* _Work order_
Could you retype, exactly as written, every line from the top of the records through the line that contains "Rendered at 1242 by 1754 pixels."?
···
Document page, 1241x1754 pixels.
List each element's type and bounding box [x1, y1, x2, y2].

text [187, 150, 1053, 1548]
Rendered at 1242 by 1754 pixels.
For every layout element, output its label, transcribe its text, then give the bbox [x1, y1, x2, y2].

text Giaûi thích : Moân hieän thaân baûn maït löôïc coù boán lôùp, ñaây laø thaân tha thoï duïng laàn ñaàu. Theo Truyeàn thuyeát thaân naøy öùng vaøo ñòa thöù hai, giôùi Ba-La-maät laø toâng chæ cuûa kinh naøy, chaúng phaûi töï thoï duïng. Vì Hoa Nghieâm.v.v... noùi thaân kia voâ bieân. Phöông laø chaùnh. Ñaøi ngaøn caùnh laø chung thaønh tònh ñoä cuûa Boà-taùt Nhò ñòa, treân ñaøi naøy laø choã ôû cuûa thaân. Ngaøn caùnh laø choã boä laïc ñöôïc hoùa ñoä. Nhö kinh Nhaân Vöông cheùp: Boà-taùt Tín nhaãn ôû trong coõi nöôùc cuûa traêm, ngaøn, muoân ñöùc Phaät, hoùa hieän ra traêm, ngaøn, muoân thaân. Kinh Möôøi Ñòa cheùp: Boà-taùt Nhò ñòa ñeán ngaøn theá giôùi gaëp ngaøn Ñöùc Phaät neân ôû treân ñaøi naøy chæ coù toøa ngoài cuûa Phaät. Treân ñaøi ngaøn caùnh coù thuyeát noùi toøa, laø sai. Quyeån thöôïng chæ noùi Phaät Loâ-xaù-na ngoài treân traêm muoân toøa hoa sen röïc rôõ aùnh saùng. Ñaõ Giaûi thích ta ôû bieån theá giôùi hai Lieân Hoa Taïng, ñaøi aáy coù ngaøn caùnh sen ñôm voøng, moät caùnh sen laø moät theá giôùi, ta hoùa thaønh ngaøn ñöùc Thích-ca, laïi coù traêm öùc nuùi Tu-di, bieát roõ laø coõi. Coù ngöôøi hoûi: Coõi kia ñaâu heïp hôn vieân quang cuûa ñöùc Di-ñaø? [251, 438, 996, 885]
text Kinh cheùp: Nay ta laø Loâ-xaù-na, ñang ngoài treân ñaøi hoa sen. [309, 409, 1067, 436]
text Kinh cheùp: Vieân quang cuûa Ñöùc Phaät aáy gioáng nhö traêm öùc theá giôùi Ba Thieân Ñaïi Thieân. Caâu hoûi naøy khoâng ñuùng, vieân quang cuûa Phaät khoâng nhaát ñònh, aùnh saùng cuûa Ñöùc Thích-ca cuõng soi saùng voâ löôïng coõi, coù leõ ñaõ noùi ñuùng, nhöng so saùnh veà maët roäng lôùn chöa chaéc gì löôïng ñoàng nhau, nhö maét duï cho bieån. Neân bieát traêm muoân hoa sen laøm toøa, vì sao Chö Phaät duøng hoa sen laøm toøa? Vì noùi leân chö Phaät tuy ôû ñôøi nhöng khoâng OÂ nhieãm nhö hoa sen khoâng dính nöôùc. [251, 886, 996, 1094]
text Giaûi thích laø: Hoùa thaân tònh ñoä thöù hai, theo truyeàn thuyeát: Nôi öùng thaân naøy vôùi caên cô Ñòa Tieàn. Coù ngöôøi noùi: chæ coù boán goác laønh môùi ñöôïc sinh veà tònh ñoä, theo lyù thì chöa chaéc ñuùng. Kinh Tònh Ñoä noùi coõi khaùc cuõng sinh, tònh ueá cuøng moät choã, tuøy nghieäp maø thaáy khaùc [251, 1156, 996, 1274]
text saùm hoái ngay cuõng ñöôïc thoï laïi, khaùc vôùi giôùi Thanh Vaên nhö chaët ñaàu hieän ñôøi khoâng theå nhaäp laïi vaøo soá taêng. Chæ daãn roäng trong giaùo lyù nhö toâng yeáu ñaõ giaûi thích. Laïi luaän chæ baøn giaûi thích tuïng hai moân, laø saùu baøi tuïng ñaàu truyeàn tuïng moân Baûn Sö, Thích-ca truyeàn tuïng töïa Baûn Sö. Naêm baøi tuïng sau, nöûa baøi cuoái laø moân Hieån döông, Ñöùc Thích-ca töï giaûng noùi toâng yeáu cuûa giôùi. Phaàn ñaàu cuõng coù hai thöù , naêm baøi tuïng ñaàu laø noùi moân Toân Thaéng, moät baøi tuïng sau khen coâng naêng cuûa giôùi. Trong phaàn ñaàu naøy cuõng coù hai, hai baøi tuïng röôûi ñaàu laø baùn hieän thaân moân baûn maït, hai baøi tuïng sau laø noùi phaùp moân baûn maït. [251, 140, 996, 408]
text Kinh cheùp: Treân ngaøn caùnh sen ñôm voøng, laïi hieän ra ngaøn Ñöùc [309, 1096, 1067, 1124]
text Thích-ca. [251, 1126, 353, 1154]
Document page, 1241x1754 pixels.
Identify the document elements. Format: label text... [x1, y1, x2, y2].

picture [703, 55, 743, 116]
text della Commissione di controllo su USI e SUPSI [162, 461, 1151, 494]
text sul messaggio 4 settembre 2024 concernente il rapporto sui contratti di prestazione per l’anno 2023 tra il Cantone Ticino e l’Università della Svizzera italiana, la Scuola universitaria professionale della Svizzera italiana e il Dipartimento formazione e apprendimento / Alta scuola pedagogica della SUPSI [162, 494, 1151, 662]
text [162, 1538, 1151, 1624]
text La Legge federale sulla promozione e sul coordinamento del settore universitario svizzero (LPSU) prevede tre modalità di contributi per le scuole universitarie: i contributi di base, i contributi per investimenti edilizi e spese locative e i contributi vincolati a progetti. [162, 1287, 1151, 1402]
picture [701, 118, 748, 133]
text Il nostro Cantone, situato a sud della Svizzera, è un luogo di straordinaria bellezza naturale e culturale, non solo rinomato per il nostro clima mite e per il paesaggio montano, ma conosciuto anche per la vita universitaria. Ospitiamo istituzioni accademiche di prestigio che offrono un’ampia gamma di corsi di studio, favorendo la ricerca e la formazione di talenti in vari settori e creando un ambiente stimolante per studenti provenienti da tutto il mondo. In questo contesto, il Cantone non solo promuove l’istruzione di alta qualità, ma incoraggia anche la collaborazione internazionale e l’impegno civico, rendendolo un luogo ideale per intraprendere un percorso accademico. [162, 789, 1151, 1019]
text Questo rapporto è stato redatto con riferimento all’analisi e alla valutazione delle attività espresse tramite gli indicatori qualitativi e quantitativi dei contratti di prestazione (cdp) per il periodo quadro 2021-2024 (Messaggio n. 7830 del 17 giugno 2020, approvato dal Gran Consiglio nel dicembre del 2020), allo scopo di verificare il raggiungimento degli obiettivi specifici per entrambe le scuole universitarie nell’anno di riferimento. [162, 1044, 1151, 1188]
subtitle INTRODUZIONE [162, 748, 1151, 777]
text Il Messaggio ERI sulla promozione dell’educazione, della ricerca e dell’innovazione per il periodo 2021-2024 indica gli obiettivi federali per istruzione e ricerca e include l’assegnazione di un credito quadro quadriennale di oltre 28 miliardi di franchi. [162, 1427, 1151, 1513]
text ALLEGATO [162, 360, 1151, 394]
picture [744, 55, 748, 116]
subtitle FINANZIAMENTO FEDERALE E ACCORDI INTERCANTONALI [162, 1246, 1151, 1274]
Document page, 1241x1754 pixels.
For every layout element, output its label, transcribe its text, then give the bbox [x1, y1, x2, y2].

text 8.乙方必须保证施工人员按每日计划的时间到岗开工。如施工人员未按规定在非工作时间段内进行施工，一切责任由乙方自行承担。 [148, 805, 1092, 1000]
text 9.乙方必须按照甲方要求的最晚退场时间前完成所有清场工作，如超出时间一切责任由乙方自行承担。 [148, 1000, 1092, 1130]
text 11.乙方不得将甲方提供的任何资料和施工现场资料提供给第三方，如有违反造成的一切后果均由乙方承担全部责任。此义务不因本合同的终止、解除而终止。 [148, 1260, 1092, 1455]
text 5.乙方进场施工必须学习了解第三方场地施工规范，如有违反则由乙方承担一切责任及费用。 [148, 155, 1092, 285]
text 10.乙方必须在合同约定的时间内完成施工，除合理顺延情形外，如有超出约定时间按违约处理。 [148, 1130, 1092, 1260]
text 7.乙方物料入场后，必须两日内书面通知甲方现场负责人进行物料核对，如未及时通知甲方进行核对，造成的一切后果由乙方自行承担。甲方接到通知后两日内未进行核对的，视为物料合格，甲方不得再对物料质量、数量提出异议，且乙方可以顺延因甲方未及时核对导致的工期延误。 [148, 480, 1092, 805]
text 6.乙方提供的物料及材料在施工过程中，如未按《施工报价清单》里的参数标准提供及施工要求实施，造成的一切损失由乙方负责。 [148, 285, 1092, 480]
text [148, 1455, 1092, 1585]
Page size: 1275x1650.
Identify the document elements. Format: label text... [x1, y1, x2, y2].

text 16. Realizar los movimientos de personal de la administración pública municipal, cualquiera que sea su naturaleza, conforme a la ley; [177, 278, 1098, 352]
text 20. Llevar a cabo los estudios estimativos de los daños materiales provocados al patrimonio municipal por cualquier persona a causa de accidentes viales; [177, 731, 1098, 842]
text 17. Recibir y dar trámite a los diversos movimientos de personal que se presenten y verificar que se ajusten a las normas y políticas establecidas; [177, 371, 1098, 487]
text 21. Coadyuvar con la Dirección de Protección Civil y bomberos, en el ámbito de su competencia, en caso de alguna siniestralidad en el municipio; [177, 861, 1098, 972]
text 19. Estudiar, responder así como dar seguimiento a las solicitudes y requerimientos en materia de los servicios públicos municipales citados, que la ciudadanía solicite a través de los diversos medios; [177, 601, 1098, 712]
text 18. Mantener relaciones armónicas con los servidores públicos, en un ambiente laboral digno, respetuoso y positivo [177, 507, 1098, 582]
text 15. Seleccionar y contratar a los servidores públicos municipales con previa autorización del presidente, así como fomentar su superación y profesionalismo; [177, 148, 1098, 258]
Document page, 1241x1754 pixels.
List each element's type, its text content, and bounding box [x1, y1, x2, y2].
···
* _Exercise response_
Document page, 1241x1754 pixels.
List each element's type and bounding box [x1, y1, x2, y2].

text [187, 150, 1053, 1548]
Rendered at 1242 by 1754 pixels.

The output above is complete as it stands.